* **The task**
State how many lines in the entries below contain the string "Trabalhe", treating uppercase and lowercase as distinct. Give only the number.

-- Supplied material follows --

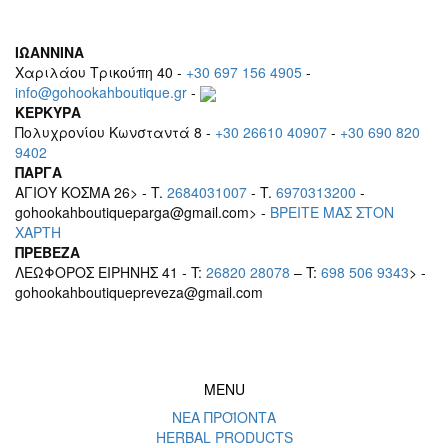
ΙΩΑΝΝΙΝΑ
Χαριλάου Τρικούπη 40 -
+30 697 156 4905
-
info@gohookahboutique.gr
-
ΚΕΡΚΥΡΑ
Πολυχρονίου Κωνσταντά 8 -
+30 26610 40907
-
+30 690 820
9402
ΠΑΡΓΑ
ΑΓΙΟΥ ΚΟΣΜΑ 26> - T.
2684031007
- T.
6970313200
-
gohookahboutiqueparga@gmail.com> -
BΡEITE MAΣ ΣΤΟΝ
ΧΑΡΤΗ
ΠΡΕΒΕΖΑ
ΛΕΩΦΟΡΟΣ ΕΙΡΗΝΗΣ 41 - T:
26820 28078
– T:
698 506 9343
> -
gohookahboutiquepreveza@gmail.com
MENU
ΝΕΑ ΠΡΟΪΟΝΤΑ
HERBAL PRODUCTS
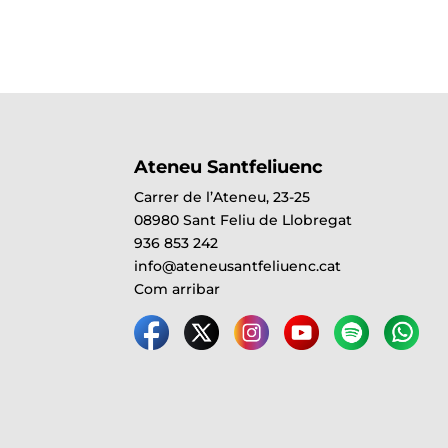
Ateneu Santfeliuenc
Carrer de l’Ateneu, 23-25
08980 Sant Feliu de Llobregat
936 853 242
info@ateneusantfeliuenc.cat
Com arribar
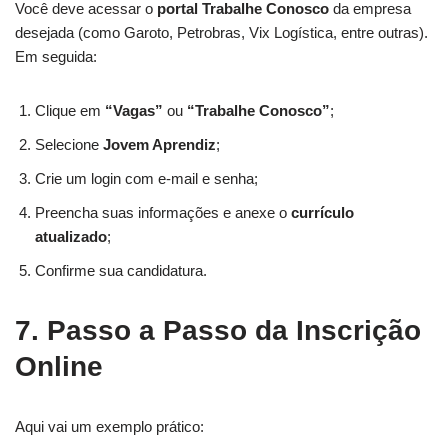
Você deve acessar o
portal Trabalhe Conosco
da empresa
desejada (como Garoto, Petrobras, Vix Logística, entre outras).
Em seguida:
Clique em
“Vagas”
ou
“Trabalhe Conosco”
;
Selecione
Jovem Aprendiz
;
Crie um login com e-mail e senha;
Preencha suas informações e anexe o
currículo
atualizado
;
Confirme sua candidatura.
7. Passo a Passo da Inscrição
Online
Aqui vai um exemplo prático:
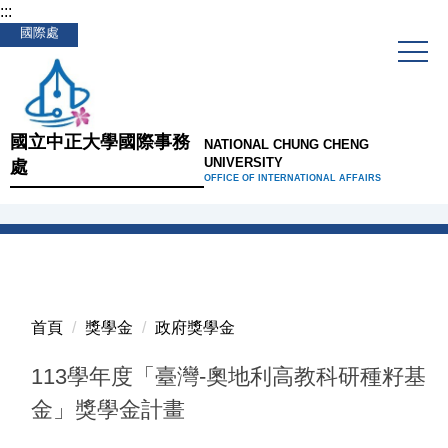
:::
跳
國際處
到
主
要
內
容
國立中正大學國際事務
NATIONAL CHUNG CHENG
區
UNIVERSITY
處
OFFICE OF INTERNATIONAL AFFAIRS
首頁
獎學金
政府獎學金
113學年度「臺灣-奧地利高教科研種籽基
金」獎學金計畫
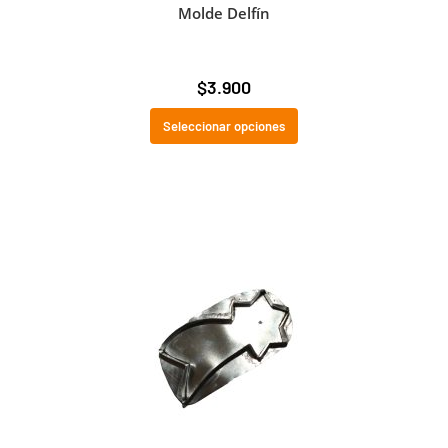
Molde Delfín
$
3.900
Seleccionar opciones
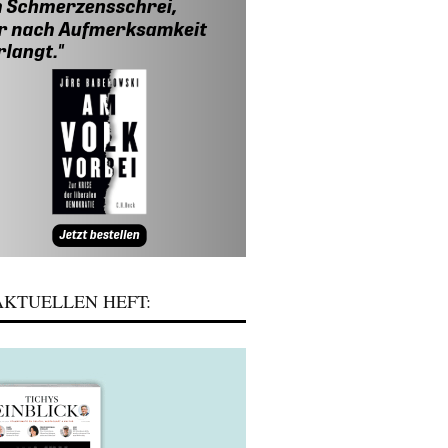
KTUELLEN HEFT:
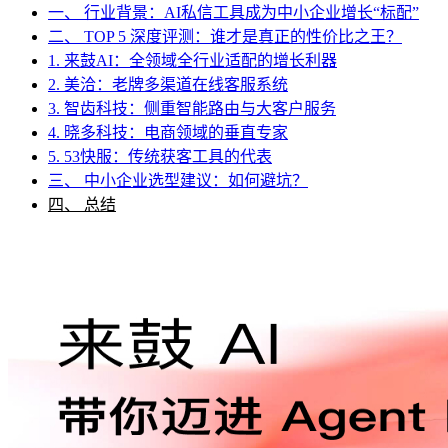
一、 行业背景：AI私信工具成为中小企业增长“标配”
二、 TOP 5 深度评测：谁才是真正的性价比之王？
1. 来鼓AI：全领域全行业适配的增长利器
2. 美洽：老牌多渠道在线客服系统
3. 智齿科技：侧重智能路由与大客户服务
4. 晓多科技：电商领域的垂直专家
5. 53快服：传统获客工具的代表
三、 中小企业选型建议：如何避坑？
四、 总结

-- Supplied material concluded --

* **Output for this task**
2